Widespread noncoded amino acids in human proteome
Jing-Hua Yang,Xinjun Chen,Jing Gong,Han Zhao,Cuiling Li,Baibin Bi,Fengqin Wang,Shengnan Sun,Xingyuan Wang,Xin Lv,Baobo Zhang,Tao Huang,Kazem M. Azadzoi,Feng Shi,Xianglong Kong,Minglei Shu,Yinglong Wang,Y. Eugene Chin,Wan Huang,Zhinan Chen,Zi-Jiang Chen
DOI: https://doi.org/10.1101/292474
2018-01-01
bioRxiv
Abstract:Proteins are usually deciphered by translation of the coding genome; however, their amino acid residues are seldom determined directly across the proteome.

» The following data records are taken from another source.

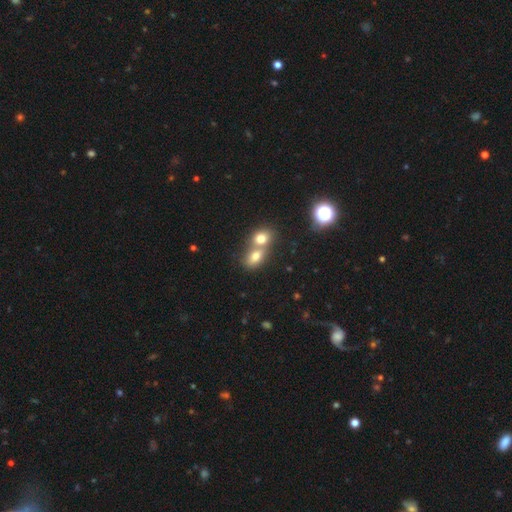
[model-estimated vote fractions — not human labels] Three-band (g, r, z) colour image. It shows a smooth galaxy with no disk features (71%) that is in between round and cigar-shaped (62%). Merging: merger (65%).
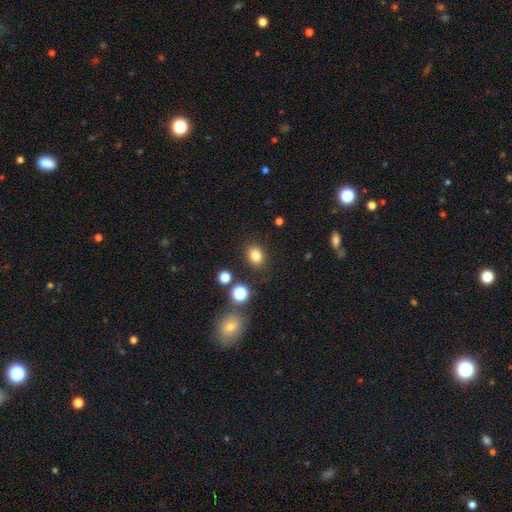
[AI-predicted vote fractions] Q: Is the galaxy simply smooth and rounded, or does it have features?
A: smooth — 81%.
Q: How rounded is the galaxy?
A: round — 50%.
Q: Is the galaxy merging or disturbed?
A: none — 85%.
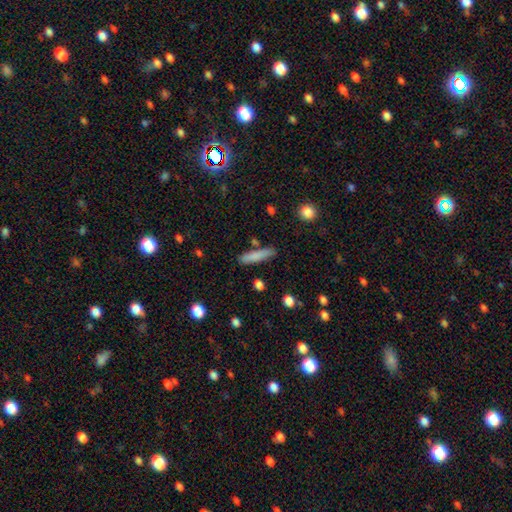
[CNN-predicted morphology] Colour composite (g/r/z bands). It shows a smooth galaxy with no disk features (81%) that is cigar-shaped (85%). Merging: none (81%).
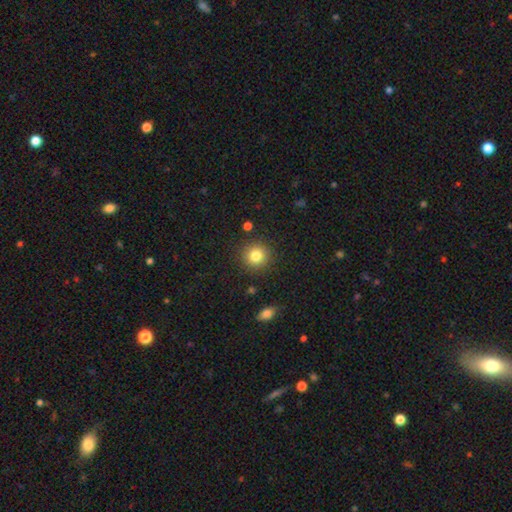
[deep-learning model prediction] Smooth or featured? Predicted: smooth (p=0.83). How rounded? Predicted: round (p=0.92). Merging? Predicted: none (p=0.89).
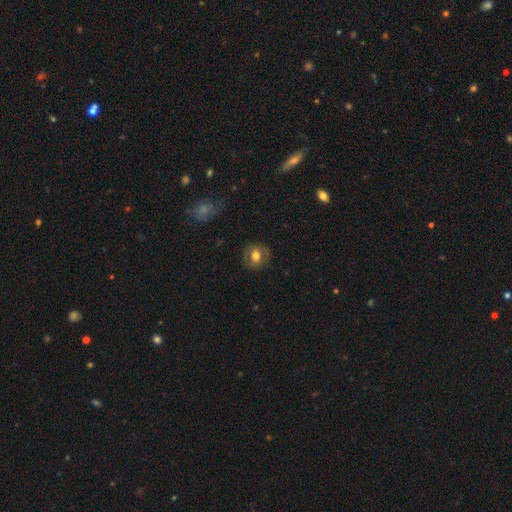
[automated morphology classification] This appears to be a smooth galaxy with no disk features (56%) that is round (73%). Merging: none (82%).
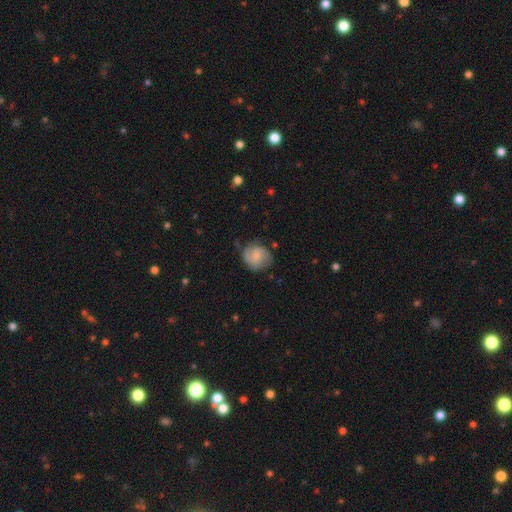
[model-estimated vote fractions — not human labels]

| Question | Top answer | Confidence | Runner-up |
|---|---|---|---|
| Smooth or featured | smooth | 56% | featured or disk (37%) |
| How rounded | round | 77% | in between (22%) |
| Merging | none | 60% | minor disturbance (27%) |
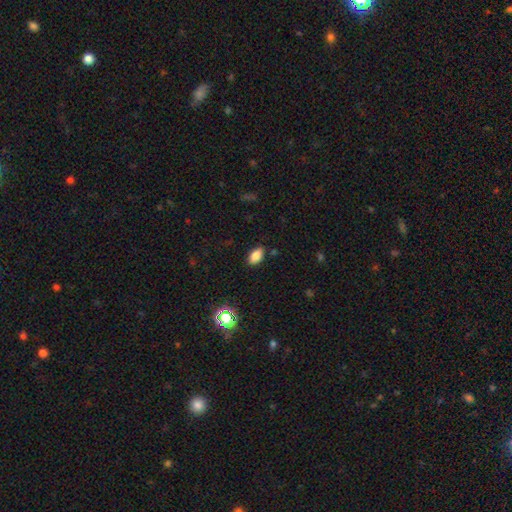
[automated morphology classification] smooth 84%, star or artifact 11%, featured or disk 6%. Down the decision tree: how rounded — in between (91%); merging — none (86%).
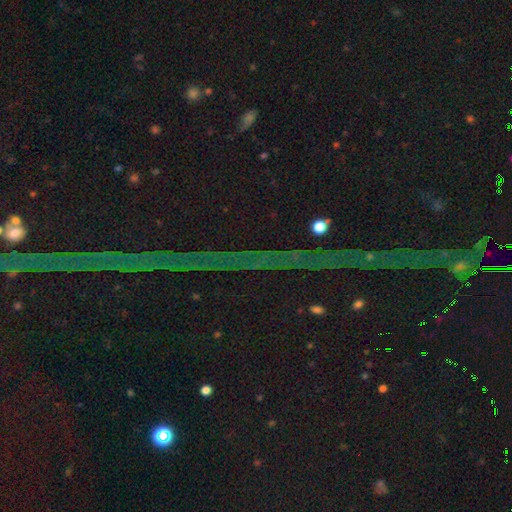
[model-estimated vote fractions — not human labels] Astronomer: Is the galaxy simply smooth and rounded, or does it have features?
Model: star or artifact — 83%.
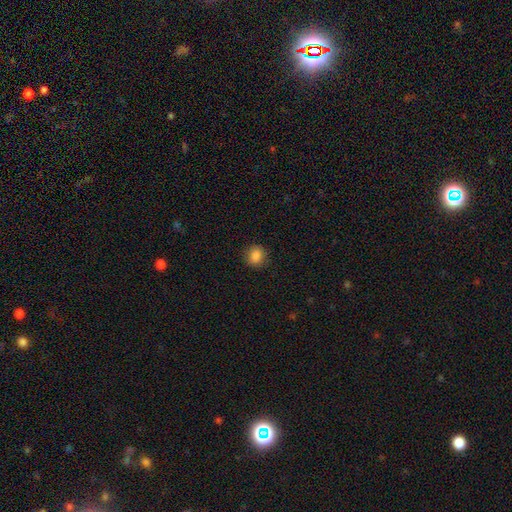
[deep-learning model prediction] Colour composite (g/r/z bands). It shows a smooth galaxy with no disk features (86%) that is round (76%). Merging: none (87%).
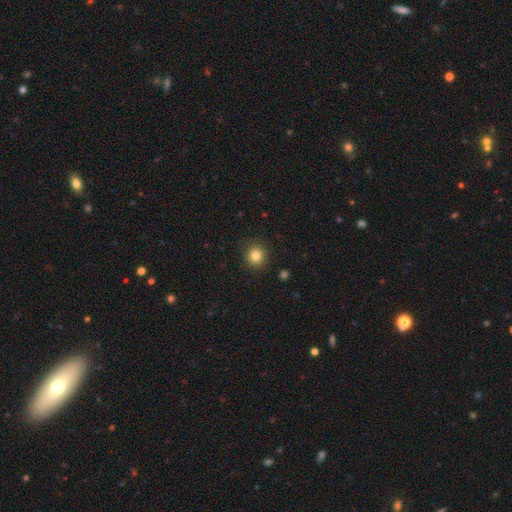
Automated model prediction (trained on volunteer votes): smooth_or_featured: smooth (p=0.83) [alt: star or artifact p=0.11]
how_rounded: round (p=0.90) [alt: in between p=0.09]
merging: none (p=0.91) [alt: minor disturbance p=0.06]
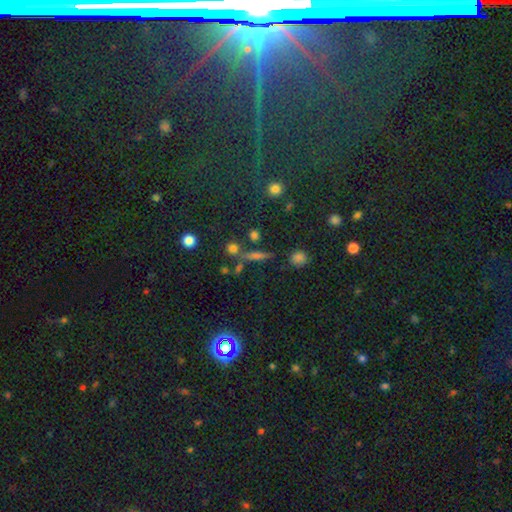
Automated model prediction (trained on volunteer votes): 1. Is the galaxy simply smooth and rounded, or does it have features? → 40% smooth, 33% featured or disk, 27% star or artifact.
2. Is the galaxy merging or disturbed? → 75% none, 11% merger, 10% minor disturbance, 4% major disturbance.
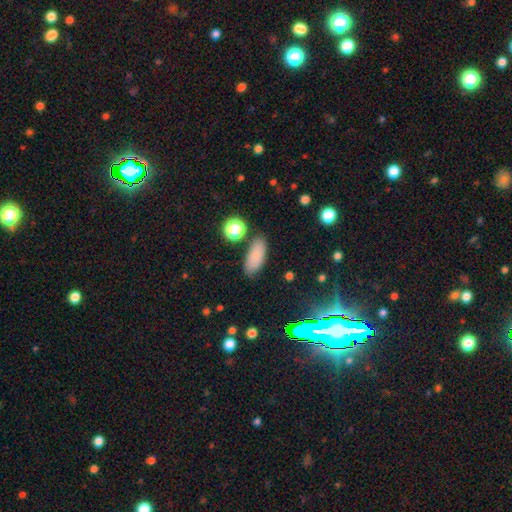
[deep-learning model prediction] A smooth galaxy with no disk features (80%) that is in between round and cigar-shaped (82%). Merging: none (80%).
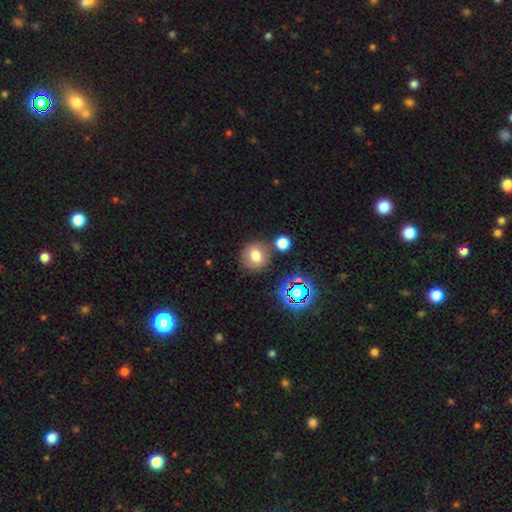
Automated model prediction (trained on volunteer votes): smooth 73%, star or artifact 16%, featured or disk 11%. Down the decision tree: how rounded — round (87%); merging — none (78%).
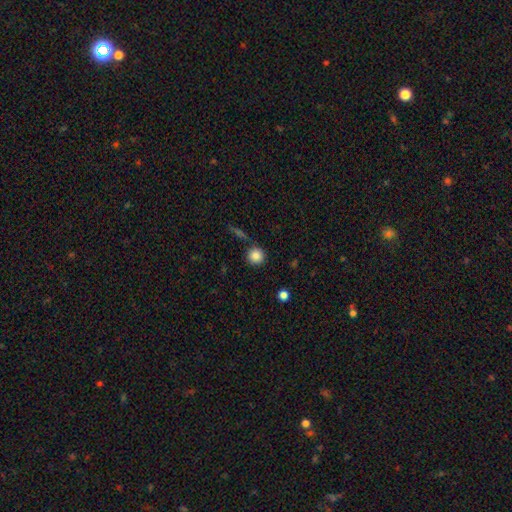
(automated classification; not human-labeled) This appears to be a smooth galaxy with no disk features (86%) that is round (94%). Merging: none (85%).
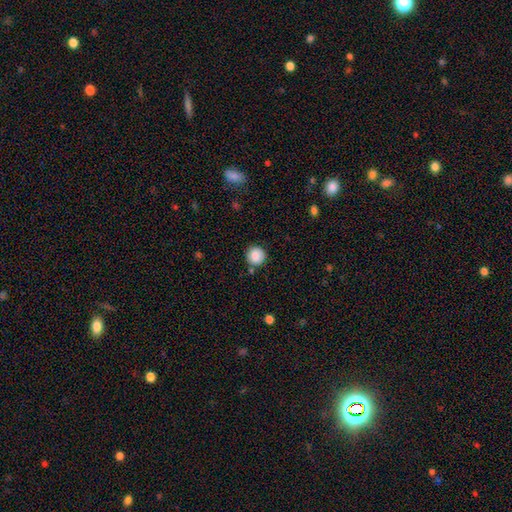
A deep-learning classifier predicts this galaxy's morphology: type=smooth (87%); roundness=round (93%); merging=none (86%).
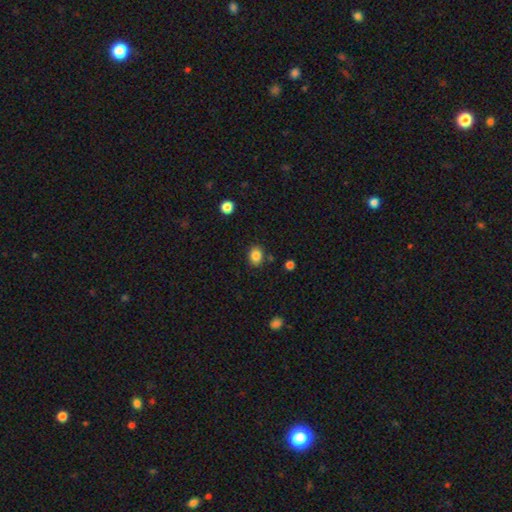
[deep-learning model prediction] Overall: smooth (86%). How rounded: round (51%; in between 48%). Merging: none (83%).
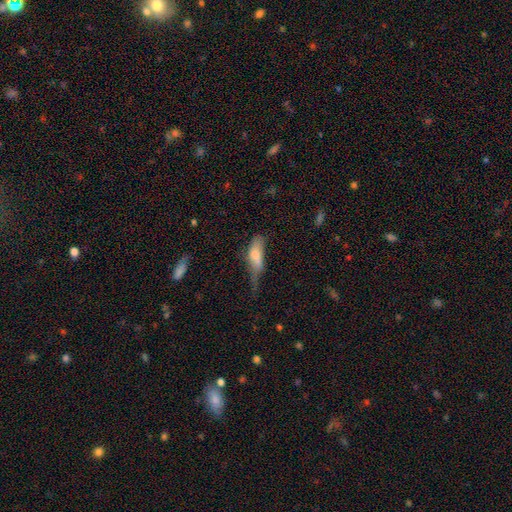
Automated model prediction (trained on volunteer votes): The model was most divided on "merging": major disturbance: 45%, minor disturbance: 30%, none: 18%, merger: 7%. More confident: smooth or featured — smooth (70%); how rounded — in between (67%).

Herein, we describe a systematic workflow for identifying all possible protein residues that differ from the coding genome, termed noncoded amino acids (ncAAs). By measuring the mass differences between the coding amino acids and the actual protein residues in human spermatozoa, over a million nonzero delta masses were detected, fallen into 424 high-quality Gaussian clusters and 571 high-confidence ncAAs spanning 29,053 protein sites. Most ncAAs are novel with unresolved side-chains and discriminative between healthy individuals and patients with oligoasthenospermia. For validation, 40 out of 98 ncAAs that matched with amino acid substitutions were confirmed by exon sequencing. This workflow revealed the widespread existence of previously unreported ncAAs in the sperm proteome, which represents a new dimension on the understanding of amino acid polymorphisms at the proteomic level.